В ночь на 25 декабря, в канун одного из величайших христианских праздников, готовилась кровавая месса.
Найденные документы подтверждают, что город был разбит на районы, в которых красноармейским отрядам предназначалось произвести чуть не поголовную резню пермского населения.
Конечно, доминирующую роль в числе обреченных играли представители несчастной русской интеллигенции: студенты, врачи, священники и т. п. Обнаружены списки с именами до 1.500 обреченных.
Слишком внезапное появление сибиряков и быстрое занятие ими города предупредило ужасное дело..."
Записи в книжке на этом не кончались. Но дальше они были короткими. Заметки на память. Деловые, и совсем уж частного содержания: "Быть у ген. А. Н. Пепеляева в 11.00", "Адмирал серьезно болен. Говорят, из Томска к нему срочно вызван проф. Курлов...", "Завтра поездка в Екатеринбургскую группу войск...", "Письмо от Нины из Харькова 29 янв. Послать ей ответ с Мухиным...", "На Атаманской около Никольского собора встретил пка Смирнова. Считал его погибшим с нач. 16-го. Так говорили"...
И так, отрывисто, с сокращениями, с обрывами на полуслове, – до последней странички... Не понять было, чья книжка. Впрямь, возможно, взоровская, и его рукой записи. Возможно, другого какого-то человека, как-то связанного с пасечником Терентием Засекиным. Несомненно было только одно: писал офицер, вращавшийся в высших военных кругах колчаковской армии...
Зимин уснул поздно, а разбудили его еще до света громкие мужские голоса, шум работающих моторов машин, хлопанье открываемых-закрываемых дверц. Это вернулся Сергей.
Когда Зимин поднялся и вышел, в освещенном дворе были только Сергей и Полина.
Сергей хоть и встал, шагнул навстречу ему с улыбкой на лице, со словами: "Привет. Заждался", был однако в самом мрачном расположении духа: Базавлука (впервые он назвал по фамилии главаря преступной группы) они упустили. Хоть верно все рассчитали до мелочей, перекрыли дороги точно там, где Базавлук с подельниками должен был обязательно вынырнуть и вынырнул, все равно упустили. Скрылись, в соседнюю область ушли.

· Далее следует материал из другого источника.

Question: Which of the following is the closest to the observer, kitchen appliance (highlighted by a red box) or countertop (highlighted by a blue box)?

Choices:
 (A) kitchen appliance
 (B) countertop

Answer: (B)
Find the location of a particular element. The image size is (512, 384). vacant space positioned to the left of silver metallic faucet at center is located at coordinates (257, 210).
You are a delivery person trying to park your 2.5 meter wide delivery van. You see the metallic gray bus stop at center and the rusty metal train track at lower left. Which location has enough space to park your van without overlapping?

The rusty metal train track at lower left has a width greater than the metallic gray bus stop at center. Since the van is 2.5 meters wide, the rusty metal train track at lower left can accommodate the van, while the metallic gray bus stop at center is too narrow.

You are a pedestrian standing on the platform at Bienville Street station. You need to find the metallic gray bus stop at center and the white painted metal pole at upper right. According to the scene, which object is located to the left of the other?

Как? Не ожидали, не были готовы к такому ожесточенному сопротивлению. Не могли представить, что преступники окажутся вооружены лучше. Самый настоящий бой с применением гранат, с перестрелкой из "Калашниковых" и "узи" разгорелся в тайге, километрах в пятнадцати от западной границы района. Еще вчера. Ранним вечером. В четвертом часу. (Невольно Зимин подумал, что пока он с краеведом Лестнеговым неторопливо и обстоятельно вел ни к чему не обязывающую беседу о колчаковском золоте, Сергей находился под пулями...). Бой произошел у деревянного мостка через небольшую речушку. Бандиты закидали гранатами, разбили этот мосток, тем самым не дали возможности оперативникам следовать за собой по пятам, скрылись. Кстати, исчезая, избавились от раненого в ногу охотником Нифонтовым приятеля. В суматохе стычки сами пристрелили его в упор. Тот, весь в наколках, Зимин читал ориентировку на него, пристрелил.
– Лихо, – сказал Зимин.
– Лихо,– согласился Сергей.– Мамонтова осколком слегка зацепило.
– Это тот, который у церкви с овчаркой был? – вспоминая Мамонтова, спросил Зимин.